Task goal —
Repeat the records word for word, from the first line up to and including the line that contains "хлорамфенікол colour: light".

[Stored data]
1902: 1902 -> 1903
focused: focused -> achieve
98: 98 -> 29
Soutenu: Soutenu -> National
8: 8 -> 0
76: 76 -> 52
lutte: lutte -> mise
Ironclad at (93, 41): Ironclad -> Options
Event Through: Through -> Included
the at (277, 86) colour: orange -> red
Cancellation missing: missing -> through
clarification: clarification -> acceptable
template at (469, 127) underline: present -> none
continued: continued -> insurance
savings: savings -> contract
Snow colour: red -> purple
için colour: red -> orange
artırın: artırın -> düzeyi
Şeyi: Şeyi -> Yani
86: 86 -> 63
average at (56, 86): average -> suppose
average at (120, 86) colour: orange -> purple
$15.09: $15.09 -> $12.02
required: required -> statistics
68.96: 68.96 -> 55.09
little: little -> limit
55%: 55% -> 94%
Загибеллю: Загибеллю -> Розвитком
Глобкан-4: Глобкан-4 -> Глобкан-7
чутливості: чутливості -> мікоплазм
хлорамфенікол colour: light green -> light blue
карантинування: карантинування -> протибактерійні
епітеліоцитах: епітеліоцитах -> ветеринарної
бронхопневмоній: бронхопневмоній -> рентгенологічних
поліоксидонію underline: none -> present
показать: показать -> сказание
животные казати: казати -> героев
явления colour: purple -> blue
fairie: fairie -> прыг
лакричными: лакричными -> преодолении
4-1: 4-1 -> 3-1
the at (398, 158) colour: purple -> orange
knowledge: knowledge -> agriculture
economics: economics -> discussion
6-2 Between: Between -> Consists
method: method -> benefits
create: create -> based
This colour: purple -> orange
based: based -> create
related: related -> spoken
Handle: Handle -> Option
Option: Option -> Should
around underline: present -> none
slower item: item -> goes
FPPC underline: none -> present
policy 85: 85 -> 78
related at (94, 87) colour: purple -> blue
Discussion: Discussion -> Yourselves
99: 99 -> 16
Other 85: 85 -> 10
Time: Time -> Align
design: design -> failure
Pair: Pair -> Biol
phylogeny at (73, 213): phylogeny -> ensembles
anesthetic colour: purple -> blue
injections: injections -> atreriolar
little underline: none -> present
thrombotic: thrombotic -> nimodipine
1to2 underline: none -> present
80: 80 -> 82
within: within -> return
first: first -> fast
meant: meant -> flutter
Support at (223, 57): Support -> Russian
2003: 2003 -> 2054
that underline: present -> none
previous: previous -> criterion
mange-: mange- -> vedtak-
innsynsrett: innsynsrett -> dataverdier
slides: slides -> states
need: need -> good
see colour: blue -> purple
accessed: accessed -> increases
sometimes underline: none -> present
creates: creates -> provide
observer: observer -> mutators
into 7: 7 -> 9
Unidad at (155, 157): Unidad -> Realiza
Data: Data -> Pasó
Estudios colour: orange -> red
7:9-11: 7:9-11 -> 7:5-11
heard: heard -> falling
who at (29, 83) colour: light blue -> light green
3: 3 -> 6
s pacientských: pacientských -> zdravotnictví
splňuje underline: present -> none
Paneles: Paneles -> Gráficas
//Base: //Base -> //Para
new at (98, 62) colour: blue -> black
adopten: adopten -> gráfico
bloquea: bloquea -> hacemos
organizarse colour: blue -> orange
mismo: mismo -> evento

Answer to the exercise —
1902: 1902 -> 1903
focused: focused -> achieve
98: 98 -> 29
Soutenu: Soutenu -> National
8: 8 -> 0
76: 76 -> 52
lutte: lutte -> mise
Ironclad at (93, 41): Ironclad -> Options
Event Through: Through -> Included
the at (277, 86) colour: orange -> red
Cancellation missing: missing -> through
clarification: clarification -> acceptable
template at (469, 127) underline: present -> none
continued: continued -> insurance
savings: savings -> contract
Snow colour: red -> purple
için colour: red -> orange
artırın: artırın -> düzeyi
Şeyi: Şeyi -> Yani
86: 86 -> 63
average at (56, 86): average -> suppose
average at (120, 86) colour: orange -> purple
$15.09: $15.09 -> $12.02
required: required -> statistics
68.96: 68.96 -> 55.09
little: little -> limit
55%: 55% -> 94%
Загибеллю: Загибеллю -> Розвитком
Глобкан-4: Глобкан-4 -> Глобкан-7
чутливості: чутливості -> мікоплазм
хлорамфенікол colour: light green -> light blue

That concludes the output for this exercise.